The enduring popularity of images like Two Plumbers speaks to Rockwell’s ability to select subjects that appealed almost universally to American audiences, and to uniquely infuse his compositions with compelling elements of comedy. “It is easy to see that had he not been a gifted artist,” stated his biographer Christopher Finch, “Norman Rockwell might well have become a successful writer or director for film or television. Situation comedy has been one of the most popular genres in both these mediums, and no one has a better knack for inventing comic situations than Rockwell” (102 Favorite Paintings by Norman Rockwell, New York, 1978, p. 124). Rockwell was fascinated with television, and by the 1950s, he regularly mined the new medium for source material. Nowhere is this clearer than in Two Plumbers, where the humorous adventures of the plumbers seem a direct allusion to the slapstick antics of the comedy team of Laurel and Hardy, who enjoyed the height of their popularity in America during the 1930s and 1940s (Fig. 7).
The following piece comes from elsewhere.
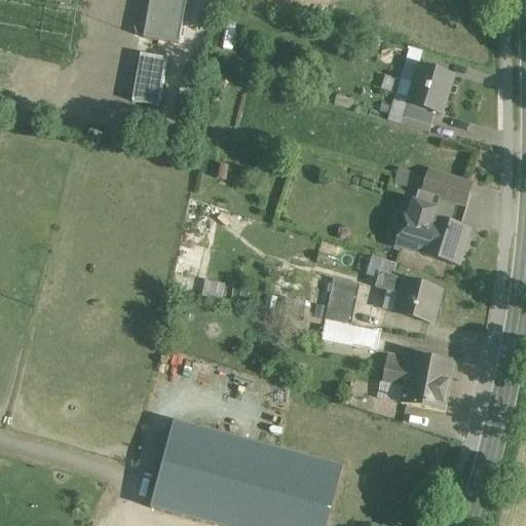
[(156,0),(149,39),(182,45),(190,0),(156,0)]
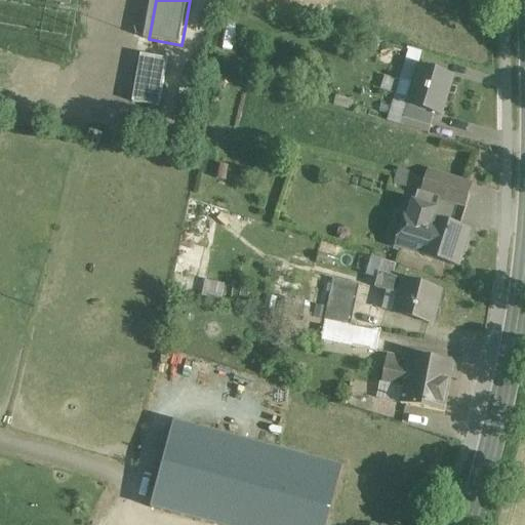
[(137,101),(162,105),(171,61),(146,55),(137,101)]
Rockwell painted his first cover for The Saturday Evening Post in 1916, and his last in 1963. While he never abandoned the subtly nostalgic and persistently optimistic aesthetic that made him beloved by Americans and his work instantly recognizable as his own, the subjects he addressed changed over time to reflect the country’s evolving cultural, social and political mores.  Ultimately, works such as Two Plumbers not only demonstrate Rockwell’s rare gift for storytelling, but also the genius with which he kept a massive and diverse audience engaged for more than half a century.